This is a hard book to talk about because too many of the core elements of the plot come in via twists partway through, and the back-cover blurb in my edition gives only a bare hint of what's going to happen after page 150. Here's what we do know as the story starts.
At the end of the previous book the seemingly close-knit group of five--Alex Verus, diviner; Luna, his apprentice; Variam, a fire mage; Sonder, a time mage; and Anne Walker, a life mage--has broken up over the ethics of Alex's decisions. Sonder is inducted into the Council Keepers, who maintain order among mages and adepts, and he is quite disgusted with Alex. Anne is strongly against killing or hurting anyone, even in self-defence, and having rejected Alex for that reason is rejected herself by the mage community. On her own and unprotected, Anne is kidnapped and, as the blurb says, is "taken into the shadow realm of Sagash," the shockingly cruel and very powerful Dark Mage who was once her master.

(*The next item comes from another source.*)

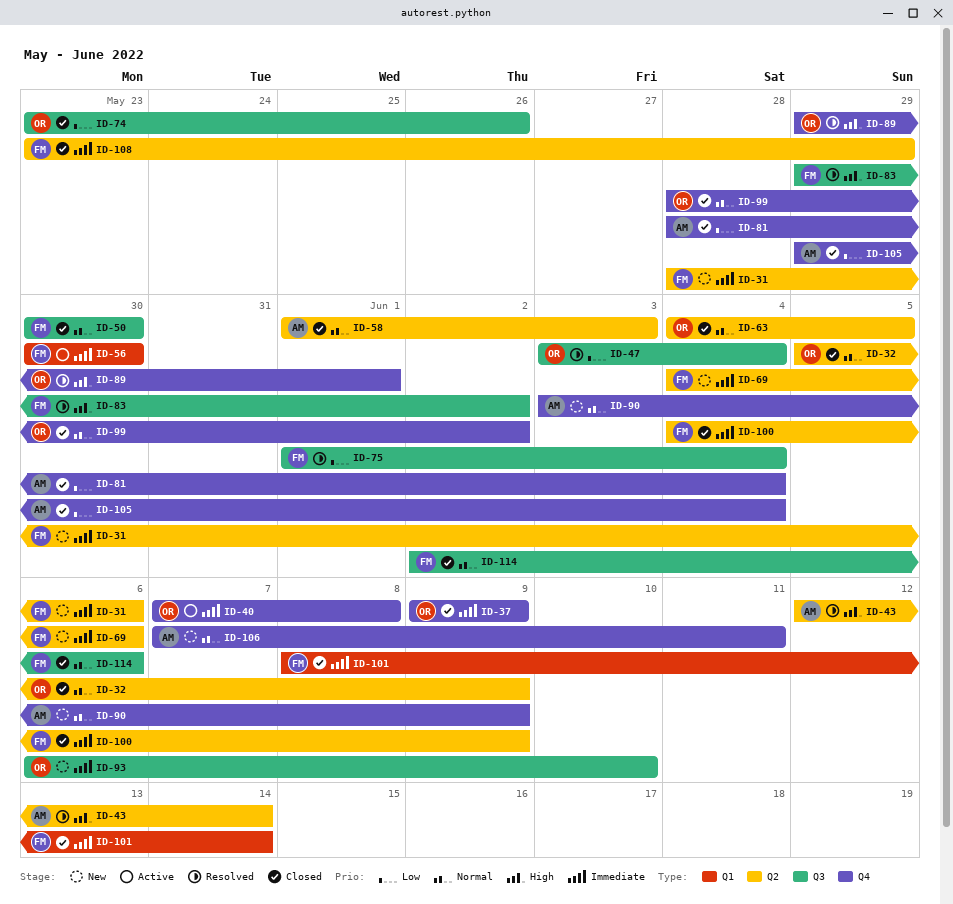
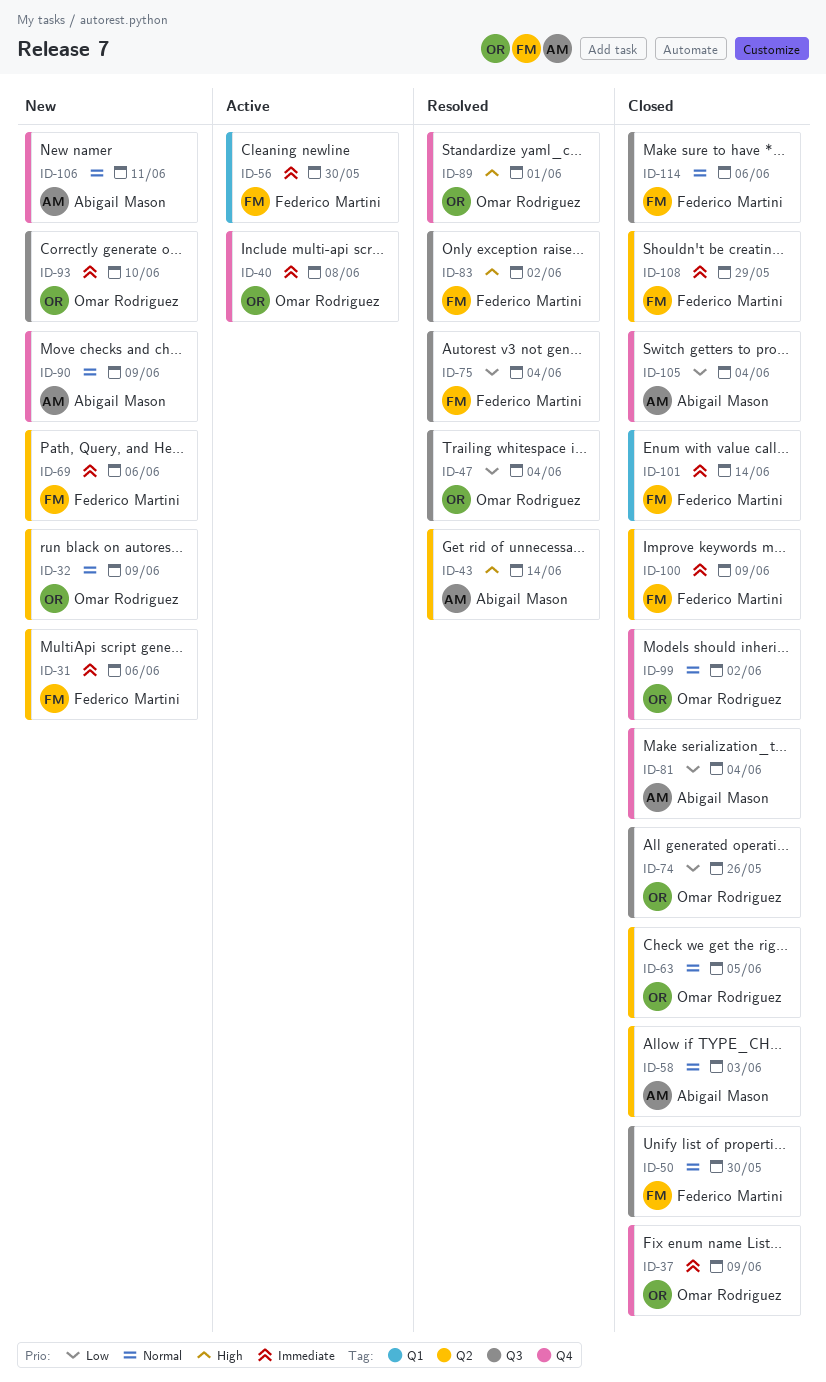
ID-32, status: Closed -> New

Alex and Anne are the main focus of this story, and what they have in common is that they escaped the clutches of a Dark Mage master--Anne from Sagash and Alex from Richard Drakh, who's even worse than Sagash. What's different is that Alex was recruited by Richard and served him enthusiastically before discovering the truth and trying to escape, whereas Anne was trapped in Sagash's "shadow realm" (something like a different dimension) and forced from the beginning to do horrible things. Both Alex and Anne suffered extreme torture under their masters; Alex escaped at last and Variam risked the shadows to rescue Anne.
The important contribution that this book makes to the Alex Verus series is a major deepening of the characters of Alex and Anne; both of them, but especially Alex, have critical decisions to make, and as you may expect they risk death or worse at every step. What you might not expect are (1) the way that their ethical sense is tested in the decisions they make and (2) Alex's abject fear of Richard Drakh when he "resurfaces" (yes, a back-cover spoiler; there it is).
Throughout the book Alex, as a diviner with no other power than to see possible futures, survives again and again by his wits in both dialogue and combat, and he's up against no fewer than six Dark Mages and apprentices, each with different powers and different agendas--can he get them to work against each other, and how well can he trick mages who outmatch him in, really, everything?
Still strongly recommended, even if favorite characters like Luna, Arachne, and Variam take secondary roles (for which four stars instead of five).